Section I-E-2. An "Institutional Biosafety Committee" is a committee that: (i) meets the requirements for membership specified in Section IV-B-2, Institutional Biosafety Committee (IBC), and (ii) reviews, approves, and oversees projects in accordance with the responsibilities defined in Section IV-B-2, Institutional Biosafety Committee (IBC).
Section I-E-3. The "Office of Biotechnology Activities (OBA)" is the office within the NIH that is responsible for: (i) reviewing and coordinating all activities relating to the NIH Guidelines, and (ii) performing other duties as defined in Section IV-C-3, Office of Biotechnology Activities (OBA).

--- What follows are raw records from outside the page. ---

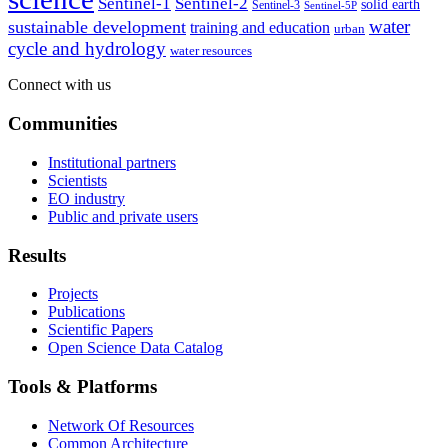
Sentinel-1
Sentinel-2
solid earth
Sentinel-3
Sentinel-5P
water
sustainable development
training and education
urban
cycle and hydrology
water resources
Connect with us
Communities
Institutional partners
Scientists
EO industry
Public and private users
Results
Projects
Publications
Scientific Papers
Open Science Data Catalog
Tools & Platforms
Network Of Resources
Common Architecture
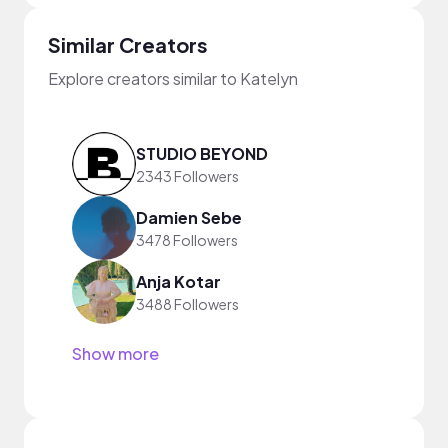
Similar Creators
Explore creators similar to Katelyn
STUDIO BEYOND
2343 Followers
Damien Sebe
3478 Followers
Anja Kotar
3488 Followers
Show more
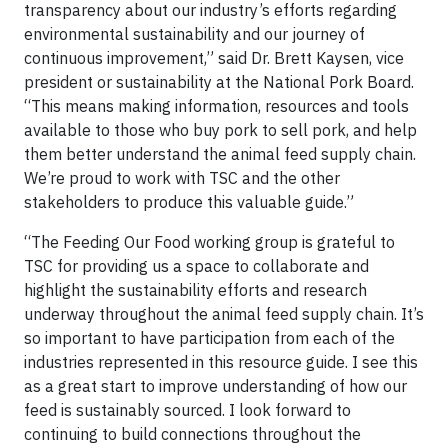
transparency about our industry’s efforts regarding
environmental sustainability and our journey of
continuous improvement,” said Dr. Brett Kaysen, vice
president or sustainability at the National Pork Board.
“This means making information, resources and tools
available to those who buy pork to sell pork, and help
them better understand the animal feed supply chain.
We’re proud to work with TSC and the other
stakeholders to produce this valuable guide.”
“The Feeding Our Food working group is grateful to
TSC for providing us a space to collaborate and
highlight the sustainability efforts and research
underway throughout the animal feed supply chain. It’s
so important to have participation from each of the
industries represented in this resource guide. I see this
as a great start to improve understanding of how our
feed is sustainably sourced. I look forward to
continuing to build connections throughout the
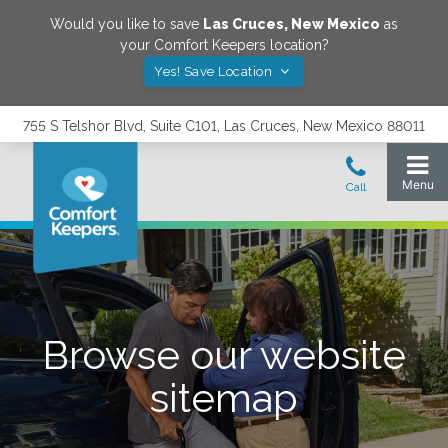
Would you like to save
Las Cruces
,
New Mexico
as
your Comfort Keepers location?
Yes! Save Location
755 S Telshor Blvd, Suite C101, Las Cruces, New Mexico 88011
Browse our website
sitemap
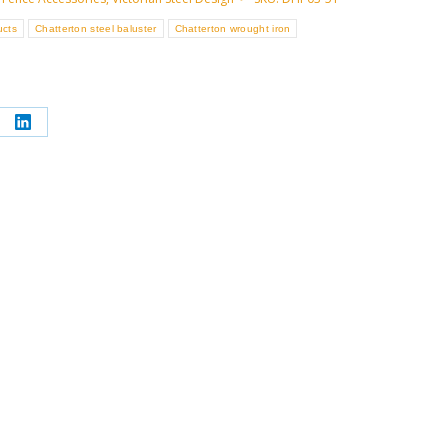
ucts
Chatterton steel baluster
Chatterton wrought iron
re
Share
on
erest
LinkedIn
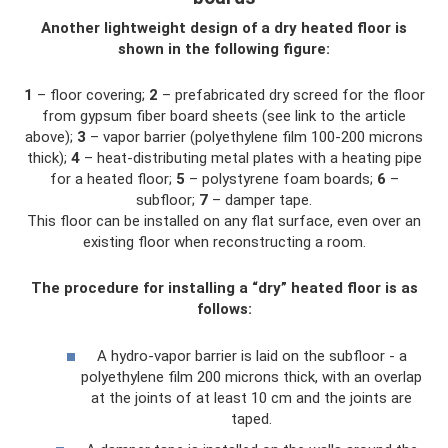
Another lightweight design of a dry heated floor is
shown in the following figure:
1
– floor covering;
2
– prefabricated dry screed for the floor
from gypsum fiber board sheets (see link to the article
above);
3
– vapor barrier (polyethylene film 100-200 microns
thick);
4
– heat-distributing metal plates with a heating pipe
for a heated floor;
5
– polystyrene foam boards;
6
–
subfloor;
7
– damper tape.
This floor can be installed on any flat surface, even over an
existing floor when reconstructing a room.
The procedure for installing a “dry” heated floor is as
follows:
A hydro-vapor barrier is laid on the subfloor - a
polyethylene film 200 microns thick, with an overlap
at the joints of at least 10 cm and the joints are
taped.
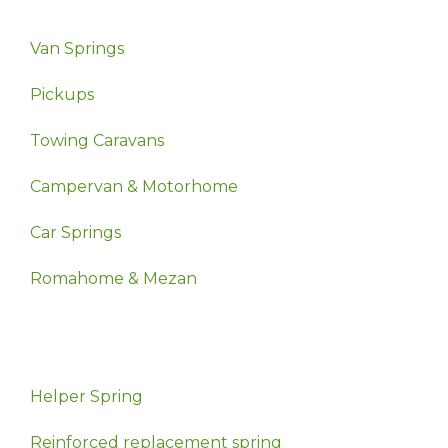
Van Springs
Pickups
Towing Caravans
Campervan & Motorhome
Car Springs
Romahome & Mezan
SPRINGS
Helper Spring
Reinforced replacement spring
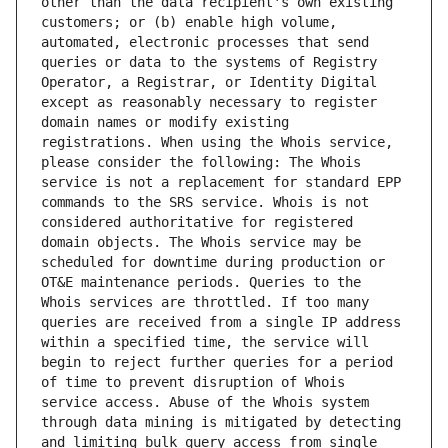
other than the data recipient's own existing 
customers; or (b) enable high volume, 
automated, electronic processes that send 
queries or data to the systems of Registry 
Operator, a Registrar, or Identity Digital 
except as reasonably necessary to register 
domain names or modify existing 
registrations. When using the Whois service, 
please consider the following: The Whois 
service is not a replacement for standard EPP 
commands to the SRS service. Whois is not 
considered authoritative for registered 
domain objects. The Whois service may be 
scheduled for downtime during production or 
OT&E maintenance periods. Queries to the 
Whois services are throttled. If too many 
queries are received from a single IP address 
within a specified time, the service will 
begin to reject further queries for a period 
of time to prevent disruption of Whois 
service access. Abuse of the Whois system 
through data mining is mitigated by detecting 
and limiting bulk query access from single 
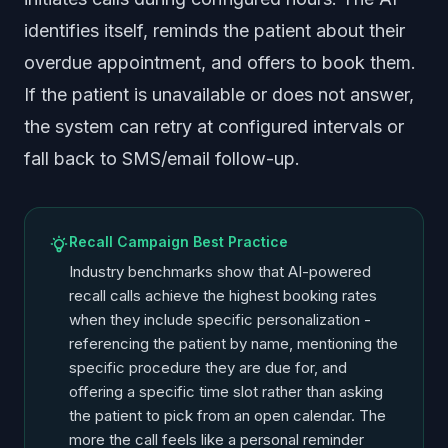
identifies itself, reminds the patient about their
overdue appointment, and offers to book them.
If the patient is unavailable or does not answer,
the system can retry at configured intervals or
fall back to SMS/email follow-up.
Recall Campaign Best Practice
Industry benchmarks show that AI-powered
recall calls achieve the highest booking rates
when they include specific personalization -
referencing the patient by name, mentioning the
specific procedure they are due for, and
offering a specific time slot rather than asking
the patient to pick from an open calendar. The
more the call feels like a personal reminder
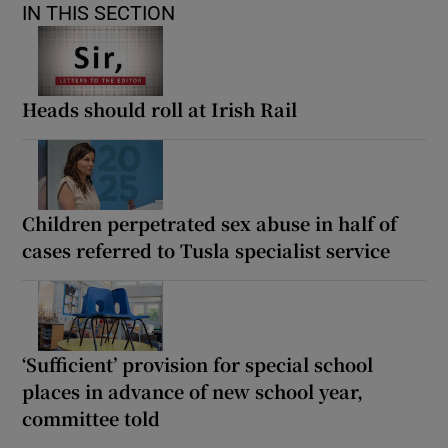
IN THIS SECTION
Heads should roll at Irish Rail
Children perpetrated sex abuse in half of
cases referred to Tusla specialist service
‘Sufficient’ provision for special school
places in advance of new school year,
committee told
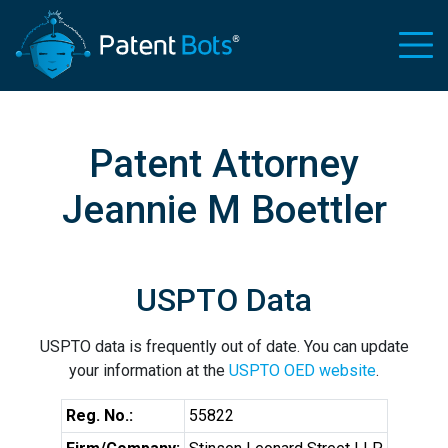
Patent Attorney
Jeannie M Boettler
USPTO Data
USPTO data is frequently out of date. You can update
your information at the
USPTO OED website
.
Reg. No.:
55822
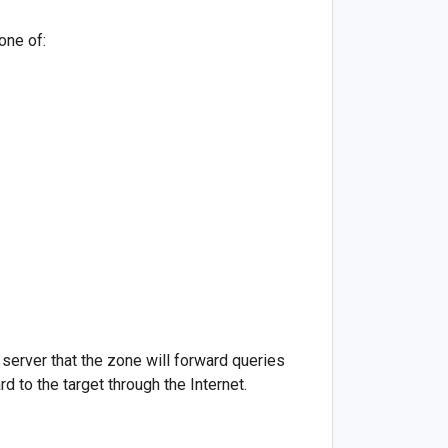
one of:
erver that the zone will forward queries
 to the target through the Internet.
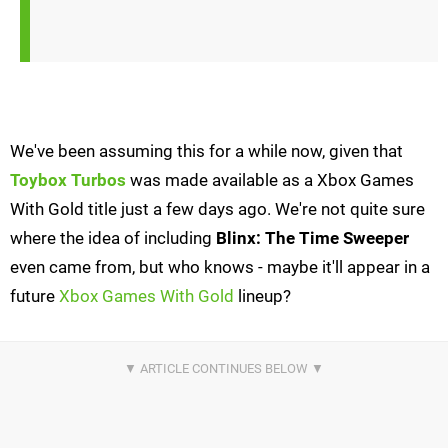
We've been assuming this for a while now, given that
Toybox Turbos
was made available as a Xbox Games
With Gold title just a few days ago. We're not quite sure
where the idea of including
Blinx: The Time Sweeper
even came from, but who knows - maybe it'll appear in a
future
Xbox Games With Gold
lineup?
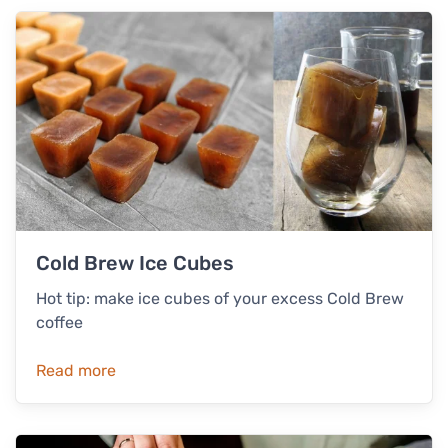
Cold Brew Ice Cubes
Hot tip: make ice cubes of your excess Cold Brew
coffee
Read more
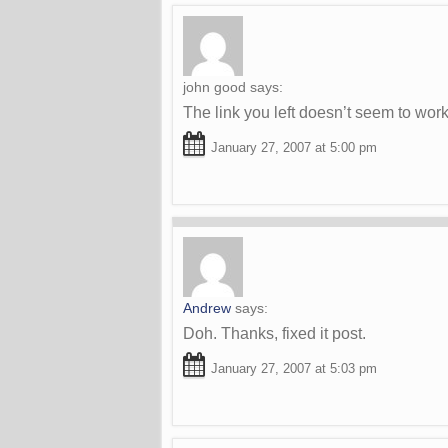
john good
says:
The link you left doesn’t seem to wor
January 27, 2007 at 5:00 pm
Andrew
says:
Doh. Thanks, fixed it post.
January 27, 2007 at 5:03 pm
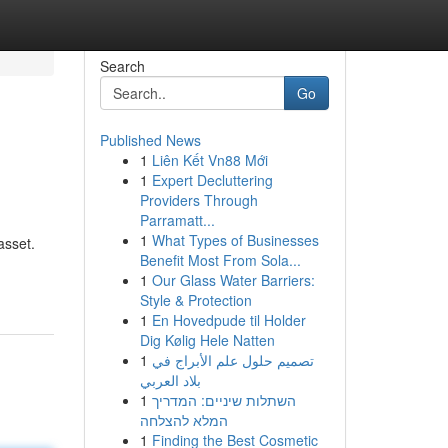
Search
Go
Published News
1
Liên Kết Vn88 Mới
1
Expert Decluttering
Providers Through
Parramatt...
1
What Types of Businesses
asset.
Benefit Most From Sola...
1
Our Glass Water Barriers:
Style & Protection
1
En Hovedpude til Holder
Dig Kølig Hele Natten
1
تصميم حلول علم الأبراج في
بلاد العربي
1
השתלות שיניים: המדריך
המלא להצלחה
1
Finding the Best Cosmetic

Section I-E-4. The "Recombinant DNA Advisory Committee" is the public advisory committee that advises the Department of Health and Human Services (DHHS) Secretary, the DHHS Assistant Secretary for Health, and the NIH Director concerning recombinant DNA research. The RAC shall be constituted as specified in Section IV?C?2, Recombinant DNA Advisory Committee (RAC).
Section I-E-5. The "NIH Director" is the Director of the National Institutes of Health, or any other officer or employee of NIH to whom authority has been delegated.
Section I-E-6. "Deliberate release" is defined as a planned introduction of recombinant DNA-containing microorganisms, plants, or animals into the environment.
Section I-E-7. “Enrollment” is the process of obtaining informed consent from a potential research participant, or a designated legal guardian of the participant, to undergo a test or procedure associated with the gene transfer experiment.
Section II-A. Risk Assessment
Section II-A-1. Risk Groups
Risk assessment is ultimately a subjective process. The investigator must make an initial risk assessment based on the Risk Group (RG) of an agent (see Appendix B, Classification of Human Etiologic Agents on the Basis of Hazard). Agents are classified into four Risk Groups (RGs) according to their relative pathogenicity for healthy adult humans by the following criteria: (1) Risk Group 1 (RG1) agents are not associated with disease in healthy adult humans. (2) Risk Group 2 (RG2) agents are associated with human disease which is rarely serious and for which preventive or therapeutic interventions are often available. (3) Risk Group 3 (RG3) agents are associated with serious or lethal human disease for which preventive or therapeutic interventions may be available. (4) Risk Group 4 (RG4) agents are likely to cause serious or lethal human disease for which preventive or therapeutic interventions are not usually available.
Section II-A-2. Criteria for Risk Groups
Classification of agents in Appendix B, Classification of Human Etiologic Agents on the Basis of Hazard, is based on the potential effect of a biological agent on a healthy human adult and does not account for instances in which an individual may have increased susceptibility to such agents, e.g., preexisting diseases, medications, compromised immunity, pregnancy or breast feeding (which may increase exposure of infants to some agents).
Personnel may need periodic medical surveillance to ascertain fitness to perform certain activities; they may also need to be offered prophylactic vaccines and boosters (see Section IV-B-1-f, Responsibilities of the Institution, General Information).